Last year, I announced that HDB will waive any subsequent rent increase for tenants who have made a downpayment for a new flat. Since the implementation of this waiver on 1 June 2019, close to 200 rental households have benefited. The median amount of rent saved by these families is about $150 per month, which they can put towards their upcoming new homes, or other needs. On Mr Gan Thiam Poh’s suggestion to treat the rent paid as instalments for a future flat purchase, we have not done so as it is similar to giving the tenant a housing grant, which we already do so through various schemes. Grants are also more equitable as the amount of subsidy would not vary with the tenants’ length of stay in rental housing.
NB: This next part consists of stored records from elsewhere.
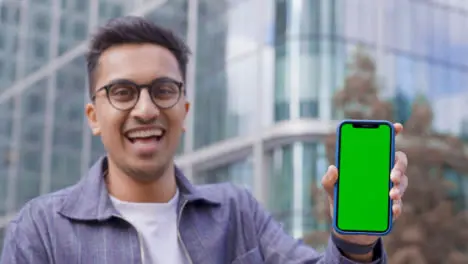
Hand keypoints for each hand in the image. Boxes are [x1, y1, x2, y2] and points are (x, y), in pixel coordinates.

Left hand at [322, 123, 408, 246]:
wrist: (347, 230)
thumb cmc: (341, 203)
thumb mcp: (331, 190)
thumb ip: (329, 179)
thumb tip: (333, 168)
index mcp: (370, 165)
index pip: (384, 146)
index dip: (392, 134)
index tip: (397, 127)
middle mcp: (383, 175)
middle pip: (399, 163)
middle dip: (399, 166)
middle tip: (392, 175)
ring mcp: (390, 191)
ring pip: (403, 184)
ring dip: (399, 187)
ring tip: (391, 194)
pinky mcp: (392, 209)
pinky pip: (399, 205)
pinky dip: (398, 206)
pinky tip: (393, 208)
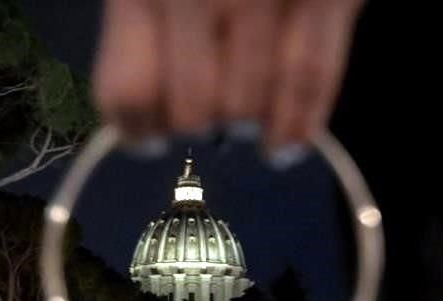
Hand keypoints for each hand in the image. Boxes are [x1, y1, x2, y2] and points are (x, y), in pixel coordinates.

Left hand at [92, 0, 365, 160]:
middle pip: (192, 110)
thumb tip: (137, 101)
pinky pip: (312, 78)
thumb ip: (140, 14)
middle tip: (208, 126)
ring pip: (250, 105)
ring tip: (258, 142)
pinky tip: (289, 143)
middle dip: (197, 128)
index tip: (147, 140)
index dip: (136, 131)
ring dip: (249, 134)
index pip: (130, 91)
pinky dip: (300, 124)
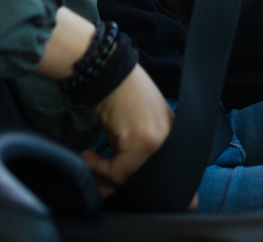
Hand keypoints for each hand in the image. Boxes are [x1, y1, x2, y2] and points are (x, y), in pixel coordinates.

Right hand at [80, 65, 174, 196]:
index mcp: (175, 141)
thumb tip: (123, 182)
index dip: (141, 185)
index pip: (164, 176)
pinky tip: (87, 157)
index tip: (116, 185)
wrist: (111, 75)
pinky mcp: (143, 143)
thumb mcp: (136, 131)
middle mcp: (171, 143)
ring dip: (105, 177)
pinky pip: (118, 171)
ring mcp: (159, 143)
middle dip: (119, 186)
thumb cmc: (121, 99)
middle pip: (146, 181)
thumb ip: (137, 156)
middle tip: (100, 185)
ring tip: (90, 166)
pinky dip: (98, 168)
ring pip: (130, 178)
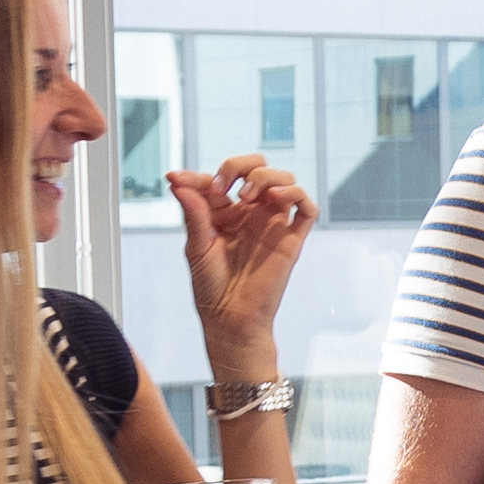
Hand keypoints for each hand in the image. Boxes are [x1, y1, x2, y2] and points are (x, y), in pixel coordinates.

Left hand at [165, 156, 309, 342]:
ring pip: (283, 179)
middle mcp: (251, 213)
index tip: (178, 180)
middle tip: (224, 186)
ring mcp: (273, 223)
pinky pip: (306, 207)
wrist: (231, 319)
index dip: (198, 175)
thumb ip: (193, 212)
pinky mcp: (292, 238)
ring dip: (265, 177)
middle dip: (240, 165)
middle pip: (257, 168)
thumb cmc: (211, 287)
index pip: (218, 179)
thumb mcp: (196, 246)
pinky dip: (296, 193)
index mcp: (225, 213)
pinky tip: (277, 197)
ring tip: (247, 195)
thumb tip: (177, 181)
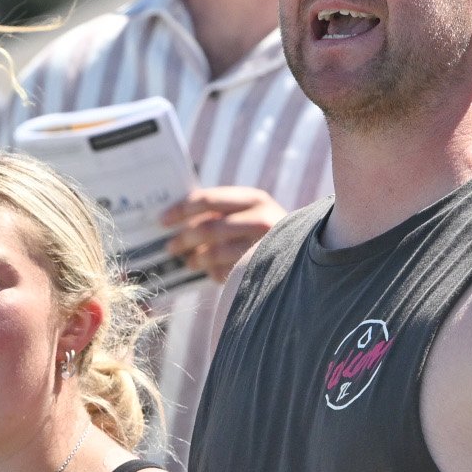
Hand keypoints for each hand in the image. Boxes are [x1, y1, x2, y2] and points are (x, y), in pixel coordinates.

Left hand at [162, 186, 288, 283]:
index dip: (181, 210)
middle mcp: (261, 218)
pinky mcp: (263, 268)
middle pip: (208, 228)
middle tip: (170, 247)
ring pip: (215, 252)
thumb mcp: (249, 213)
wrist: (308, 252)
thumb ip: (221, 212)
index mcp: (253, 198)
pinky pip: (227, 272)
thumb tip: (175, 219)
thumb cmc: (265, 232)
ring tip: (189, 262)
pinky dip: (213, 273)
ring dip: (196, 258)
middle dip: (184, 238)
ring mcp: (264, 245)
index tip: (162, 220)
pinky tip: (210, 273)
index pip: (208, 200)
Our rental rates are tiered progressively based on income, to ensure that subsidies are allocated fairly, and targeted at those who need them most. To mitigate the cliff effect at each tier, on a case-by-case basis, HDB waives the rent increase at tenancy renewal if it is a significant part of the household’s increase in income. In the last 3 years, about 5,500 households have benefited from these waivers, which are intended to encourage households to continue increasing their income.
Beyond providing financial help, we have also intensified our efforts in other ways. We formed the Home ownership Support Team (HST) last year, to work closely with families towards home ownership. The team is advising nearly 280 families and will guide them through when they are ready for home ownership.
In the last 3 years, about 3,200 rental households have moved into their own homes. Another 2,000 have booked a flat and are awaiting the completion of their new homes.
While these numbers may not seem large, the progress has been steady over the last few years. As the Malay saying goes, “Sedikit-sedikit, lama-lama jadi bukit.” This means “bit by bit, and over time, a little becomes a lot”. Every family is important to us, and we will continue to support our tenants towards home ownership.